Apart from developing a neural network to predict a single objective, Joshi and Pande (2011) developed an integrated FEM-ANN-GA model to train a network having multiple output parameters. The developed model was used to determine the optimum process conditions which would give the optimum performance of the EDM process in terms of material removal rate, tool wear rate, and crater depth. A backpropagation neural network with a scaled conjugate gradient algorithm was employed.

Scant work has been reported in developing of neural network in the field of electric discharge alloying. Patowari et al. (2010) developed a feed-forward back propagation neural network to predict the material deposition rate and average alloyed layer thickness in the electric discharge alloying process. In their work, the input parameters considered were compaction pressure, sintering temperature, peak current, pulse on-time, and pulse off-time and observed that for both the material deposition rate and alloyed layer thickness, the optimum network was attained with five number of neurons in the hidden layer.

*Observations *

Numerous mathematical models, both analytical and theoretical, have been developed to study the phenomenon of spark generated by EDM. Analytical methods give an exact solution, while numerical methods give an approximate solution to the mathematical

problem based on a trial and error procedure. Analytical methods can be time-consuming due to the complex functions involved or due to the large data size. In such cases, numerical methods are used since they are generally iterative techniques that use simple arithmetic operations to generate numerical solutions.

Extensive work has been carried out to predict the material removal rate, surface
roughness, plasma flushing efficiency, residual stresses, and also the white layer thickness
by thermal analysis in the electric discharge machining process. Researchers noted that
the fraction of energy distributed to the work domain was the most important factor. Some
attempts have been noted on the use of inverse estimation method in computation of input
parameters. In spite of the extensive works carried out in modeling of EDM, scant work
has been reported in the field of alloying or coating by EDM. Algodi et al. (2018) worked
in modeling single spark interactions during electrical discharge coating. In their work,
the experimentally determined alloyed layer thickness was compared with the
numerically determined crater depth of the melted region, and the results were found to
be satisfactory. Works have also been reported in the use of soft computing techniques
like ANN to develop a network that can predict the material removal rate, surface
roughness, etc. Use of hybrid models such as FEM-ANN-GA has also been reported. ** **

**2.4 Research gaps **

In the field of electric discharge alloying, various experimental works have been reported.

+---+

— Tasks to carry out —
1 – According to the EDM modeling review, how many neurons in the hidden layer gave the optimum network in the work of Patowari et al. (2010)?
2 – Extend the EDM modeling review by writing on from its final sentence.

— Dataset content —
+---+

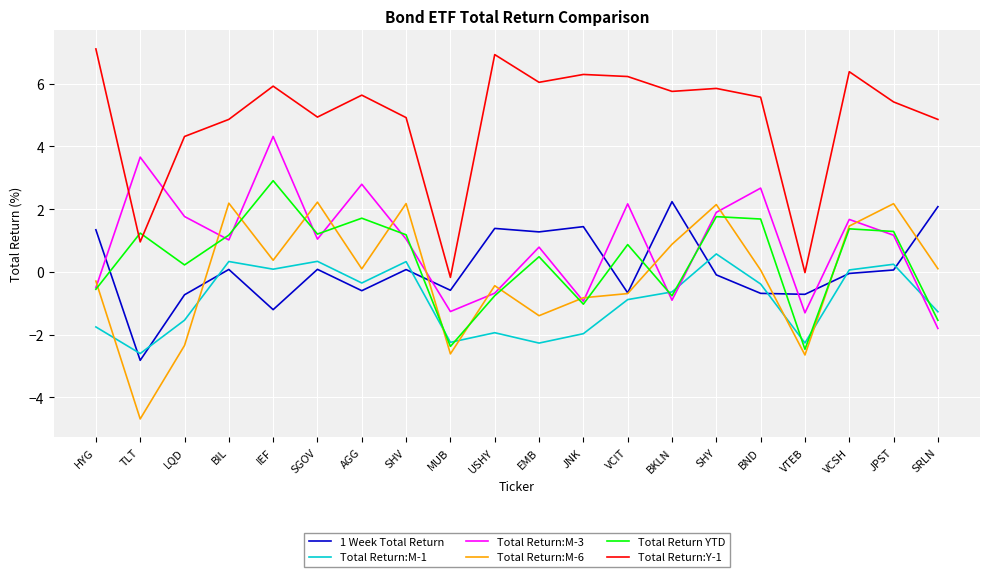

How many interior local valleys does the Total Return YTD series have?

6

+---+

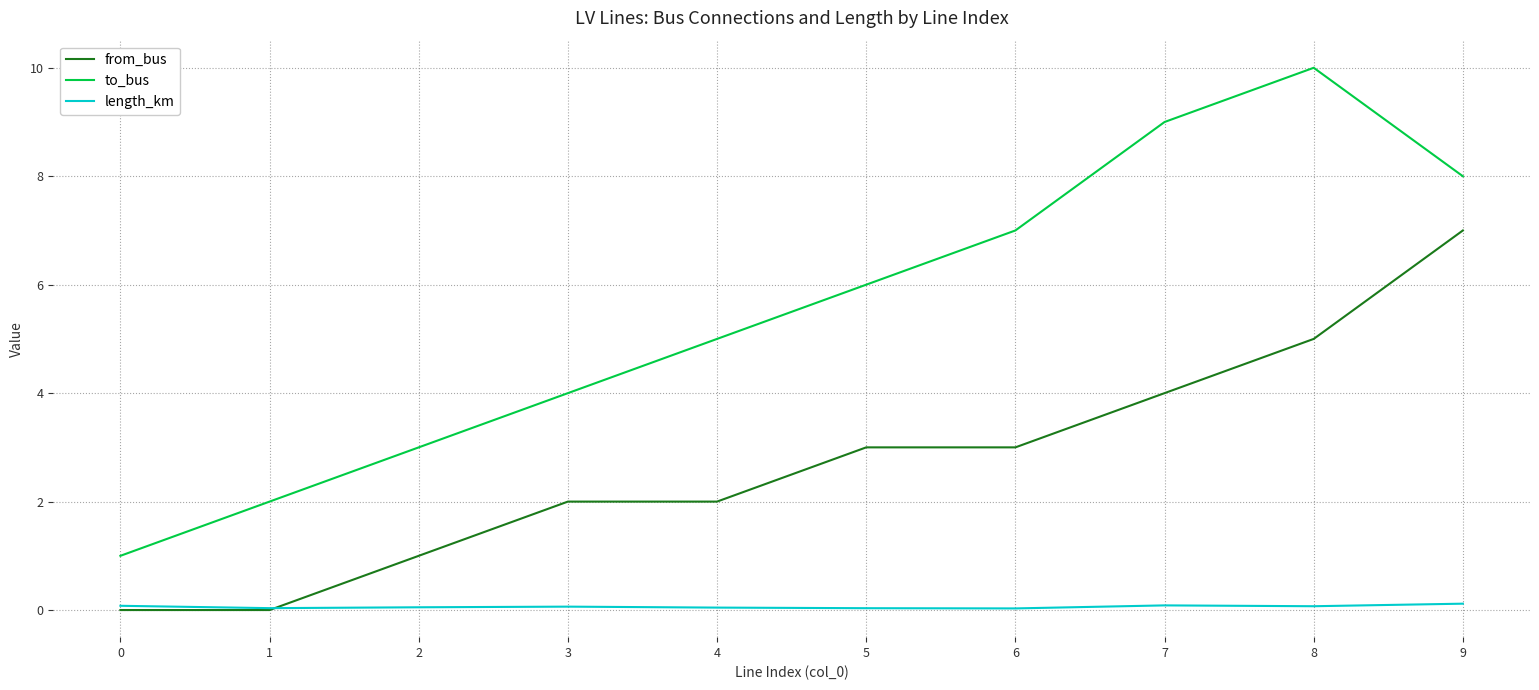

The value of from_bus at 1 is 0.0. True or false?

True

+---+

— Activity answers —
1 – Five neurons.

2 –
Deliberate transfer of materials or alloying is quite possible with the use of EDA. If the process of alloying by EDA could be well established, then it will play a vital role in the manufacturing industry due to its flexibility and is economical as compared to other available coting techniques such as PVD, CVD, magnetron sputtering, etc. These techniques require a specific vacuum chamber for its fabrication, thereby increasing the cost of production. The coating thickness is also limited to around 5 µm. Though CVD produces a quality coating, it has environmental hazards in terms of residual gases released during the chemical reaction process. Therefore, there is a need to come up with some efficient techniques to replace this coating technique. In view of this, electrical discharge alloying can be a highly promising technique. However, it limits its application in the industry due to the lack of information about the characteristics of the alloyed layer in terms of its hardness, wear resistance, corrosion resistance, and also thickness of the alloyed layer. Hence it has become an important area of research to be explored for

understanding the underlying mechanism by experimental investigations as well as by development of physics-based predictive model.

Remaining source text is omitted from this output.